In 2009, I left my country for the U.S., but I didn't bring Blackson with me. I miss her and I don’t dare to look into other dogs’ eyes because their eyes are so pure that it reminds me of her. Sometimes when I am recalling my past, I can always see those images in my head. She was unique and nothing can replace the moments that I spent with her. Those moments with her are tar in my brain.


New Birth



  






I love to reflect about myself and the things that happens each day until my mom told me about the move to the U.S. At that moment sadness invaded my heart. I felt lost at the time as a 13-year-old kid. When I tried to think about myself, it was a black hole, hopeless. “Gone” that was the only word that kept appearing in my mind. I thought it was going to be a nightmare; an eternal nightmare caging me in.

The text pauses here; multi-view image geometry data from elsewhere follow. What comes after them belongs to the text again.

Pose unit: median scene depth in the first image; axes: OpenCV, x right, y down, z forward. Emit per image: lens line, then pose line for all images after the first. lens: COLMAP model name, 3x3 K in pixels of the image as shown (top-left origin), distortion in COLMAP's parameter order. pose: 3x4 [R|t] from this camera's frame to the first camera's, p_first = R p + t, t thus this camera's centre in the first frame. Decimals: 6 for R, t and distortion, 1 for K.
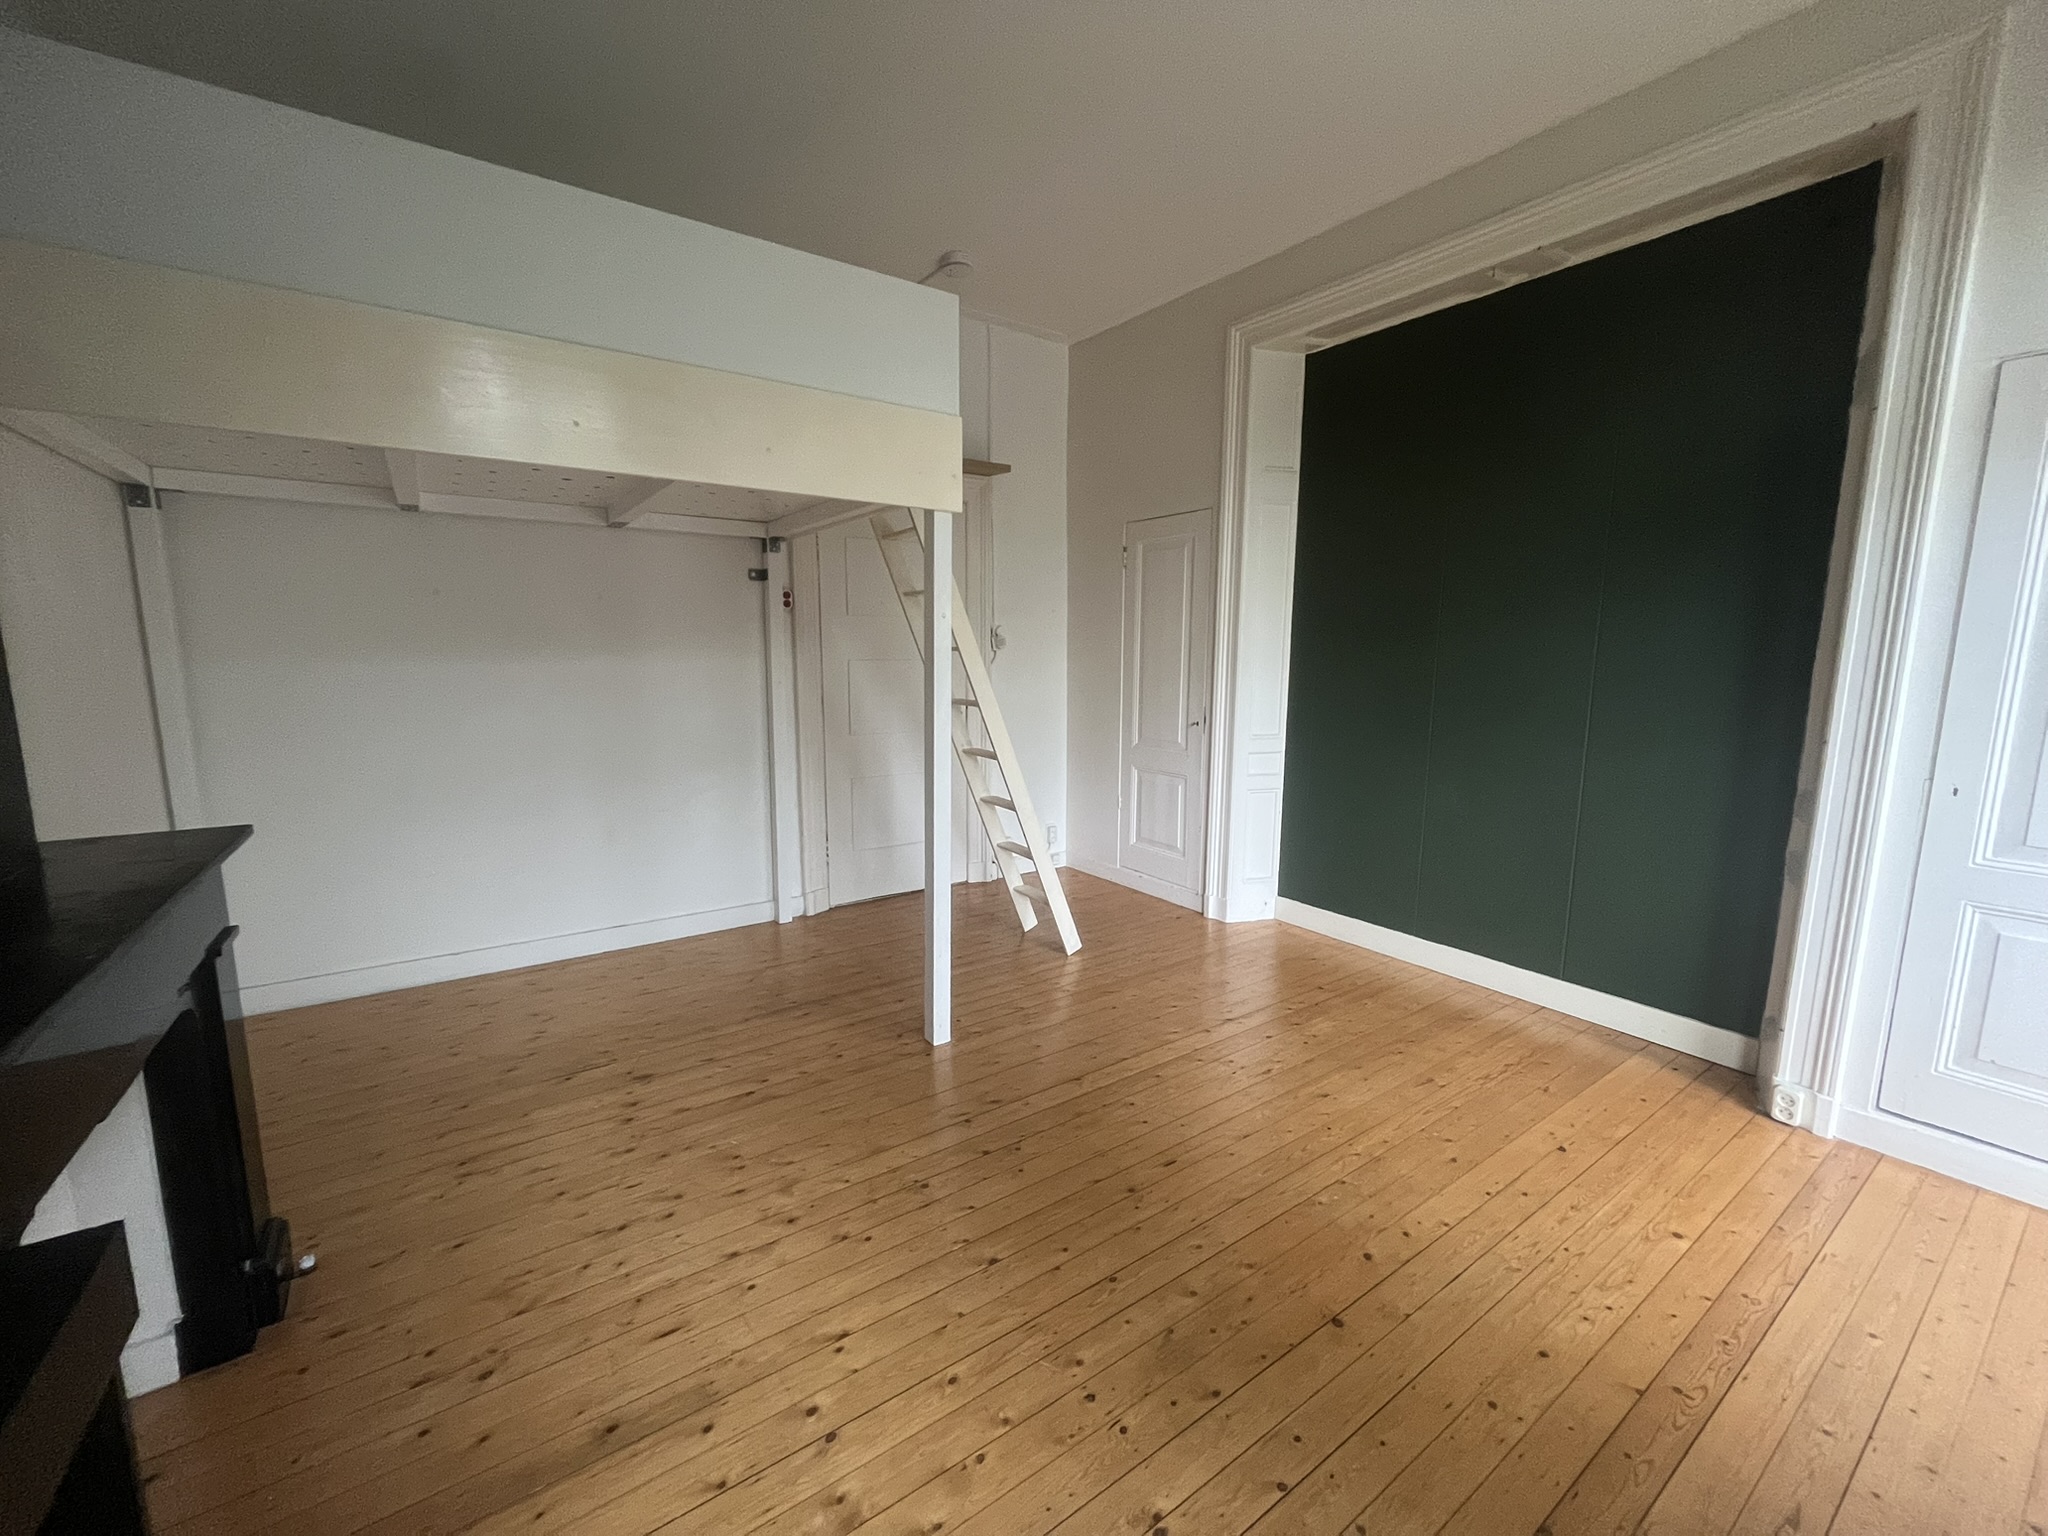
lens RADIAL K [[822.6, 0, 1024.0], [0, 822.6, 768.0], [0, 0, 1]] dist [-0.000974, -0.000056]
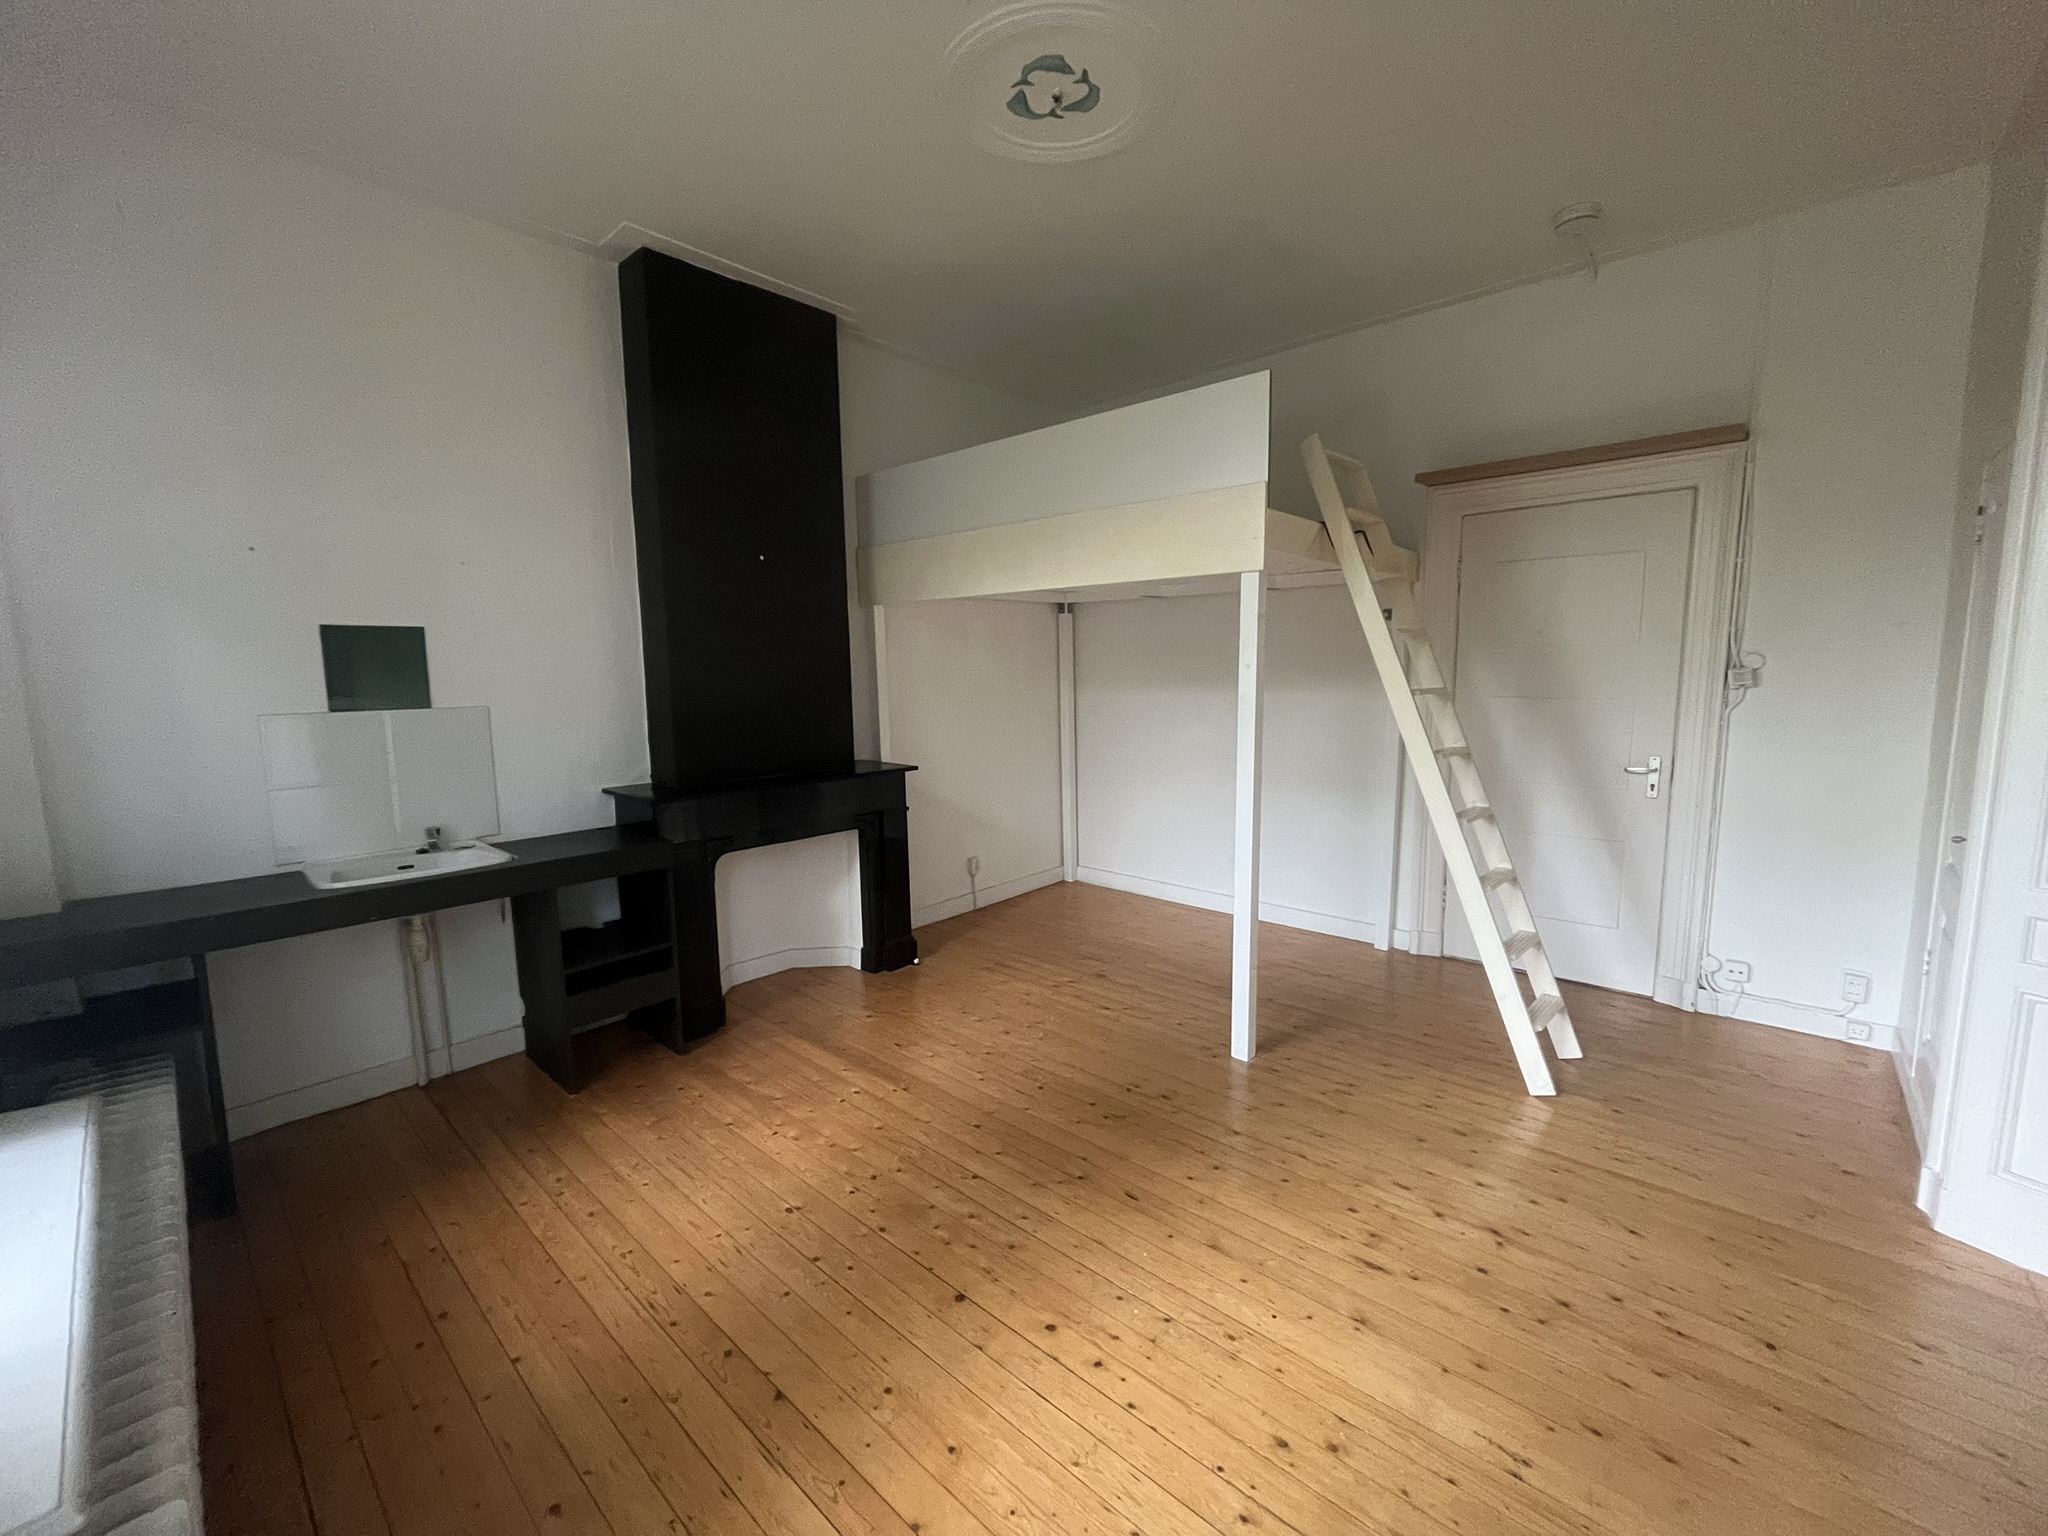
lens RADIAL K [[830.3, 0, 1025.9], [0, 830.3, 767.4], [0, 0, 1]] dist [-0.000855, -0.000331]
pose [[0.235412, 0.115161, -0.965049, 0.879464], [-0.129362, 0.987833, 0.086324, -0.104729], [0.963248, 0.104519, 0.247445, 0.441507]]
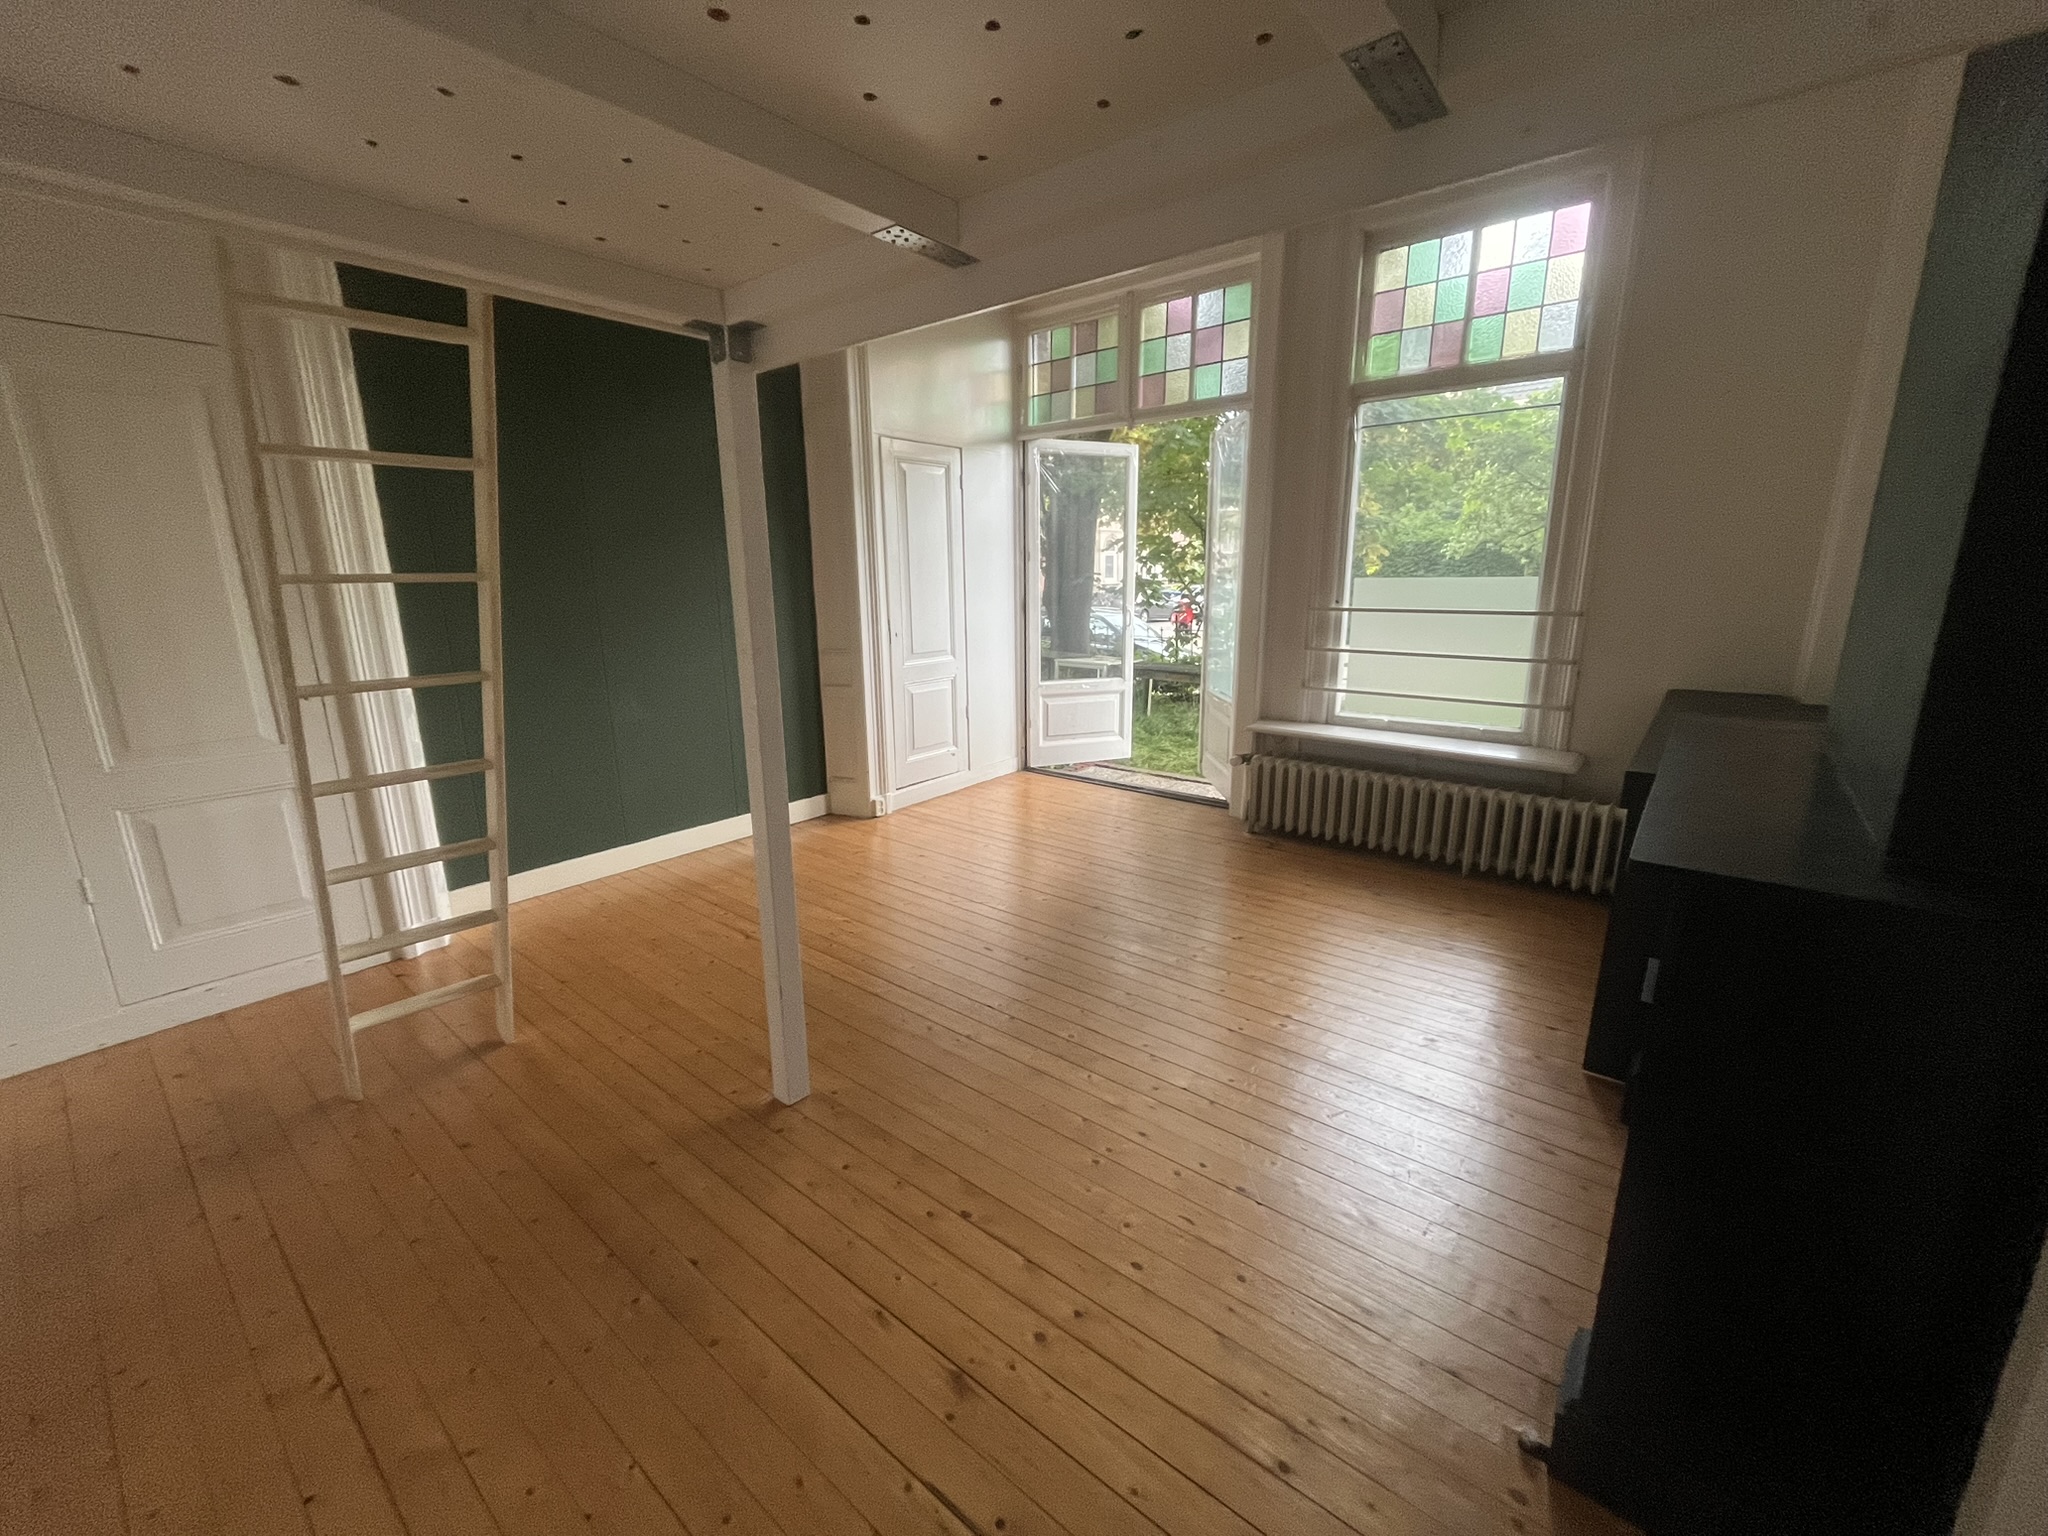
lens RADIAL K [[830.3, 0, 1025.9], [0, 830.3, 767.4], [0, 0, 1]] dist [-0.000855, -0.000331]
pose [[-0.278498, -0.214035, 0.936284, -0.847658], [0.148571, 0.953517, 0.262167, -0.122459], [-0.948876, 0.212118, -0.233753, 0.962581]]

         Remembering life in high school, it was so calm and bitter to recollect those days. It was my first four years living in the U.S. and also my first experience with high school life. I’m glad I had the chance to go to high school. There, I met many people who came from so many different countries. The first time I saw them, I was like that’s impossible and unbelievable because they have blue eyes and blonde hair that was so different from people in Asia. Even though I was   wondering those things, I didn't talk to others about my curiosity because I had the greatest problem “The Language Barrier”. Because of that, I didn't talk to anyone. I knew others probably thought I was dumb, and they were right, I was dumb; language dumb. For two years I barely talked to any others, except my ESL teacher.
        
         Time passed and I was a junior student in high school. I could talk a little English, but barely enough. Though, I did have some friends in the school. Honestly, I knew them in 9th grade but with the language barrier problem, I couldn't remember their names for 10 minutes. I felt that it was a little unfair I couldn't speak fluent English. I was so lost about what to do then and my future.


 
         Five years have passed since I looked behind and I feel like it was just a dream that happened yesterday. The past is the same as a dream. You may not remember what is really going on, but you know it was dream or nightmare. Now I know it’s going to be better and better. I can talk to others and drive anywhere I want to, but sometimes the language still funks me and confuses me. I am accepting the fact that I have to start my life over again here.
        
         The eternal memory of the last night in FuZhou. I still cannot forget the city which raised me and so many memories with it. I keep recalling those days, people and tear, especially the last day in China. My friends were so mad at me for leaving China. I didn't tell them my flight’s time. I told them when I was almost leaving. I just hated to see parting and also I reared to say goodbye. I knew my life was going to change. I was not very happy with my parent’s decision, but I had no choice. I left there forever.





         Now I can reflect about myself again, I really did a lot of things. I am used to life in the United States. I am accepting what I have now and trying to respect and be thankful of everything I have. It will be a valuable memory of my life. Now I can start to think about myself again. I realized that dream did not cage me in, it was me caging myself in.